Dataset extract:
——

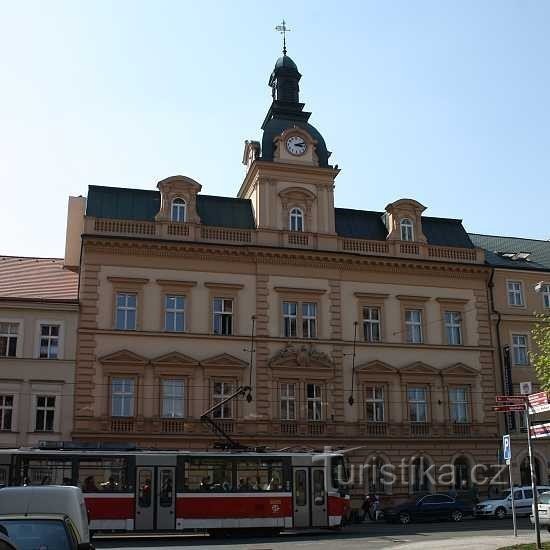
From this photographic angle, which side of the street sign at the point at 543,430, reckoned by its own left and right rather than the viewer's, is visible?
front

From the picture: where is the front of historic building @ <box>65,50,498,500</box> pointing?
toward the camera

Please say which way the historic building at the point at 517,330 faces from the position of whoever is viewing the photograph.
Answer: facing the viewer

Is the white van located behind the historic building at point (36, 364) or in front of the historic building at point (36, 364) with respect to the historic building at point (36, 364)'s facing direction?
in front

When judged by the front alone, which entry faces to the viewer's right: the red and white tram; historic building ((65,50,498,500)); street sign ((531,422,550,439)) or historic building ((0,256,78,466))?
the red and white tram

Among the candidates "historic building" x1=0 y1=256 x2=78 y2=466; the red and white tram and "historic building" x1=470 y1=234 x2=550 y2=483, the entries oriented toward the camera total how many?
2

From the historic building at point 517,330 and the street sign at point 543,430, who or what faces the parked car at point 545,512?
the historic building

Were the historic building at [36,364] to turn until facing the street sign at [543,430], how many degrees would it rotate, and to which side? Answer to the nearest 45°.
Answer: approximately 45° to its left

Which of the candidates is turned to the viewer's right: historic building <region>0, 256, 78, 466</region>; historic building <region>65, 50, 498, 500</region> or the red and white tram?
the red and white tram

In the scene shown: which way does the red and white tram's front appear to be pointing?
to the viewer's right

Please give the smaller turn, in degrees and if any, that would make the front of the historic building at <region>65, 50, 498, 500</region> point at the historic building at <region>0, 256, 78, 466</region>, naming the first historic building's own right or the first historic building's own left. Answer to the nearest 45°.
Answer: approximately 90° to the first historic building's own right

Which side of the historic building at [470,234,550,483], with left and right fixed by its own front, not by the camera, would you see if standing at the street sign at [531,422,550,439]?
front

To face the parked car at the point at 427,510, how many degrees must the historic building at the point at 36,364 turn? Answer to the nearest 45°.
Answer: approximately 90° to its left

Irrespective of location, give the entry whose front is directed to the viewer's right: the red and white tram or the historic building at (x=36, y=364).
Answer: the red and white tram
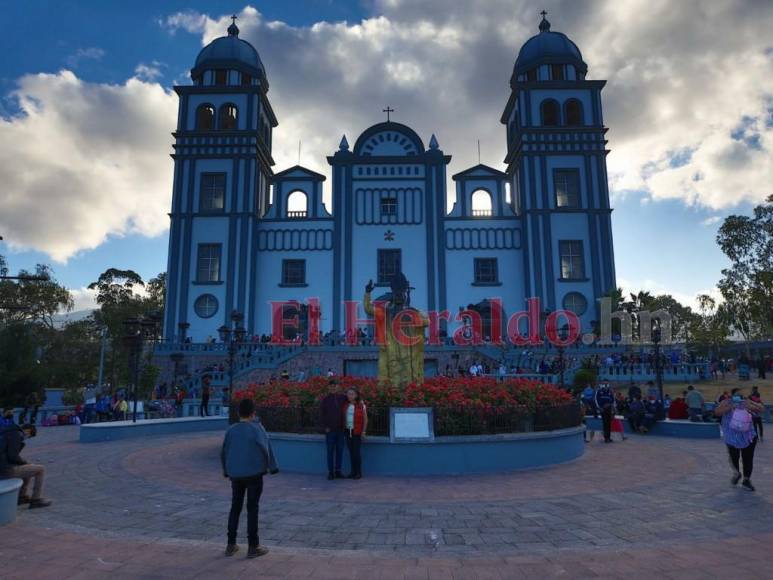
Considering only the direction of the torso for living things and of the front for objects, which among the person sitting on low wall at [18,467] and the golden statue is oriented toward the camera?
the golden statue

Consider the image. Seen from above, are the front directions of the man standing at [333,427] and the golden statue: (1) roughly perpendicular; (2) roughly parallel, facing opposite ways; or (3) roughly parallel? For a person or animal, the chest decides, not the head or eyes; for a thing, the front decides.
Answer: roughly parallel

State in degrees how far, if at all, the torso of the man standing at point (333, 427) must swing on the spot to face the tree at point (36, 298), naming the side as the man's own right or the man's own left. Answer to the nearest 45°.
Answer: approximately 135° to the man's own right

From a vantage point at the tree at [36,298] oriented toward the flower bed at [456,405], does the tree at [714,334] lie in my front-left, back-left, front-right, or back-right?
front-left

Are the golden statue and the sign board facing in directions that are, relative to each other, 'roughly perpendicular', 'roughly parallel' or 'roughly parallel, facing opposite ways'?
roughly parallel

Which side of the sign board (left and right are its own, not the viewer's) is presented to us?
front

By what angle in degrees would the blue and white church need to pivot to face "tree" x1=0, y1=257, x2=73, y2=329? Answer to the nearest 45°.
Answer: approximately 90° to its right

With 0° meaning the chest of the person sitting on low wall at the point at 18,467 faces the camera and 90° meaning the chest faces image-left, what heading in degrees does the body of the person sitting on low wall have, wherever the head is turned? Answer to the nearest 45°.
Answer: approximately 270°

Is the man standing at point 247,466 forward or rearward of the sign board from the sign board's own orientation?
forward

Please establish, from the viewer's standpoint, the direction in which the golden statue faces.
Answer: facing the viewer

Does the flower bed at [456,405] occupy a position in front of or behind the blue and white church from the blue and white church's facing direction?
in front

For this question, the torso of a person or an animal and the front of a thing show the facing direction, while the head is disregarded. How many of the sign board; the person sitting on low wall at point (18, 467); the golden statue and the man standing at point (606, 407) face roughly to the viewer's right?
1

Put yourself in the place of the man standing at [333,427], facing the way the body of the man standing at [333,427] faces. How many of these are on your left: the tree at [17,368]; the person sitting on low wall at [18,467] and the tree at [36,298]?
0

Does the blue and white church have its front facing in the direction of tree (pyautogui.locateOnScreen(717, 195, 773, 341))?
no

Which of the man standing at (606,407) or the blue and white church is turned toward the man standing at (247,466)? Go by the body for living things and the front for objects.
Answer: the blue and white church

——

What the task asks:
Copy every row above verbatim, omitting the pictures.

Your response:
From this photographic angle, which side of the street sign at the point at 543,430, reckoned by its own left and right rather than the viewer's, is visible?
front

From the picture: where is the front of historic building @ <box>65,50,498,500</box> pointing?
toward the camera

Please say which way the historic building at the point at 517,330 faces from the position of whoever is viewing the photograph.
Answer: facing the viewer

Is the white van located behind the historic building at point (36, 364) or in front of the historic building at point (36, 364) with respect to the historic building at point (36, 364)'s facing direction?
in front

When judged by the front alone, which entry faces to the viewer's right: the red and white tram; historic building ((65,50,498,500)); street sign ((531,422,550,439)) or historic building ((0,256,78,466))?
the red and white tram

Among the candidates "historic building" x1=0 y1=256 x2=78 y2=466; the red and white tram and "historic building" x1=470 y1=234 x2=550 y2=483, the entries oriented toward the camera total how many?
2

From the historic building at point 517,330 and the street sign at point 543,430, who or what faces the parked car at point 545,512?
the historic building

Were the historic building at [36,364] to turn until facing the street sign at [543,430], how many degrees would it rotate, and to which side? Answer to the nearest 45°.
Answer: approximately 45° to its left

Which of the candidates is turned to the viewer's right: historic building <region>0, 256, 78, 466</region>; historic building <region>65, 50, 498, 500</region> or the red and white tram?
the red and white tram

In the scene shown: which way does the red and white tram's front appear to be pointing?
to the viewer's right

Please give the smaller turn, in degrees and if any, that would make the front of the historic building at <region>65, 50, 498, 500</region> point at the historic building at <region>0, 256, 78, 466</region>, naming the first historic building's own right or the first historic building's own left. Answer to the nearest 45°.
Answer: approximately 90° to the first historic building's own right

Which side of the historic building at [470,234,550,483], with left and right fixed by its own front, not by the camera, would you see if standing at the street sign at [531,422,550,439]?
front

To face the parked car at the point at 427,510, how many degrees must the historic building at the point at 36,364 turn? Answer to the nearest 45°.
Answer: approximately 90° to its left

Irrespective of location, give the entry whose front is directed to the viewer's right: the red and white tram or the historic building at (x=36, y=364).
Answer: the red and white tram
Considering only the direction of the torso for living things and of the front for objects, which among the person sitting on low wall at [18,467] and the golden statue is oriented toward the camera?
the golden statue

Consider the image. Seen from above, are the front directions of the man standing at [333,427] and the golden statue: (1) roughly perpendicular; (2) roughly parallel, facing opposite ways; or (3) roughly parallel? For a person or animal, the chest decides, not the head or eyes; for a thing, the front decides.
Answer: roughly parallel

State in degrees how far, if at all, the torso of the man standing at point (333, 427) must swing on the spot to face the tree at point (36, 298), naming the side as the man's own right or the man's own left. Answer to the nearest 45°.
Answer: approximately 135° to the man's own right

From a vantage point at the tree at [36,298] oriented toward the flower bed at [456,405], does the tree at [714,334] lie in my front-left, back-left, front-right, or back-right?
front-left

Are the golden statue and the sign board facing in directions that are, relative to each other, 'roughly perpendicular', 'roughly parallel' or 'roughly parallel, facing opposite ways'?
roughly parallel

Which side of the sign board (left and right are its own, not the viewer's) is presented to us?
front

By what angle in degrees would the blue and white church need to pivot to face "tree" x1=0, y1=257, x2=73, y2=329? Answer to the nearest 45°.
Answer: approximately 90° to its right

With 0° meaning the chest of the person sitting on low wall at the point at 18,467 faces the camera and 90° meaning the chest faces image-left, what heading in degrees does the body of the person sitting on low wall have, wherever the head is turned? Answer to the nearest 45°.
Answer: approximately 270°

Is the man standing at point 247,466 forward or rearward of the sign board from the sign board's own orientation?
forward

Please establish, from the viewer's standpoint, the direction in which the golden statue faces.
Answer: facing the viewer

Does the flower bed at [456,405] occupy a position in front of or behind the blue and white church from the blue and white church's facing direction?
in front

For this question, the torso of a person or an animal and the front of a thing show the facing direction, while the head is disregarded. How many of the sign board; the person sitting on low wall at point (18, 467); the golden statue and the man standing at point (606, 407) face roughly to the viewer's right?
1

Put yourself in the place of the man standing at [333,427], facing the way the body of the man standing at [333,427] faces. How many of these are on your left: the tree at [17,368]; the person sitting on low wall at [18,467] and the tree at [36,298]?
0

Does the blue and white church have its front facing in the direction of tree (pyautogui.locateOnScreen(717, 195, 773, 341))?
no

Which of the man standing at (606,407) or the blue and white church is turned toward the man standing at (247,466)? Go by the body for living things and the front for objects.
Answer: the blue and white church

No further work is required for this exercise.